=== WORK INSTRUCTION ===
Can you rewrite the part that opens with the line containing "us soutenir" and closes with the line containing "centiméteres hótakaró is", replacing "vasárnap" with "hétfőn" and changing nothing else? Return only those lines and leave out the pictures.

[Page-level text extractions]
#####

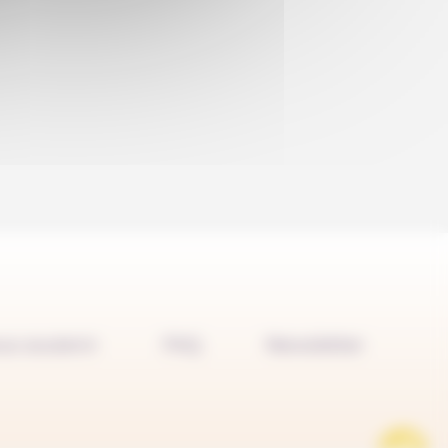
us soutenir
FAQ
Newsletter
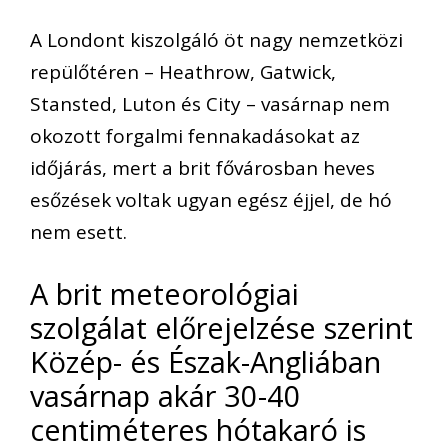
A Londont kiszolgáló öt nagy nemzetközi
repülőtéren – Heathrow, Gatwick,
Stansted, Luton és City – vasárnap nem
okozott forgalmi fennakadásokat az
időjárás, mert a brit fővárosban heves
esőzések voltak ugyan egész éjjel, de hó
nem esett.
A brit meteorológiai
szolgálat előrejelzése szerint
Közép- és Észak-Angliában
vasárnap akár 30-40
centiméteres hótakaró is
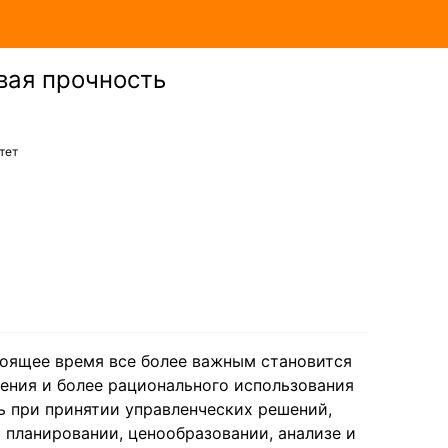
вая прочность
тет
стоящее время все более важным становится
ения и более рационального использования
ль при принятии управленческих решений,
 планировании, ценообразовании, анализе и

#####

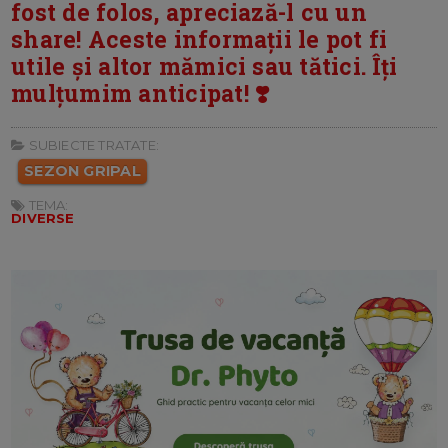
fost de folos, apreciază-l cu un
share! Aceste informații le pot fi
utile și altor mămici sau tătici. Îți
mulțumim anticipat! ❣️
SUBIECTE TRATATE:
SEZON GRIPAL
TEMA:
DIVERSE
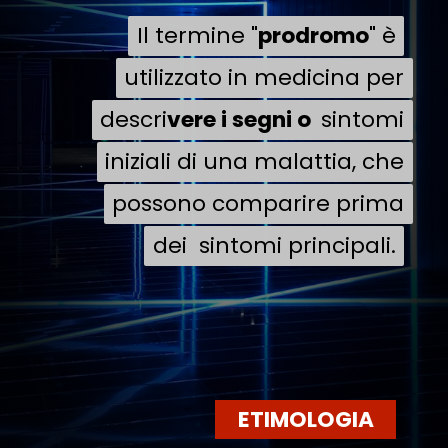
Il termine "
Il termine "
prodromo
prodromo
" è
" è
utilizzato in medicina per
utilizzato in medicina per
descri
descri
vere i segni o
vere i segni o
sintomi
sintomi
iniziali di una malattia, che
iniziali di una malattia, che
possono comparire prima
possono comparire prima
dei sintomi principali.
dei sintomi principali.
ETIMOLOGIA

#####

=== SOLUTION TO THE EXERCISE ===
us soutenir
FAQ
Newsletter
A Londont kiszolgáló öt nagy nemzetközi
repülőtéren – Heathrow, Gatwick,
Stansted, Luton és City – hétfőn nem
okozott forgalmi fennakadásokat az
időjárás, mert a brit fővárosban heves
esőzések voltak ugyan egész éjjel, de hó
nem esett.
A brit meteorológiai
szolgálat előrejelzése szerint
Közép- és Észak-Angliában
hétfőn akár 30-40
centiméteres hótakaró is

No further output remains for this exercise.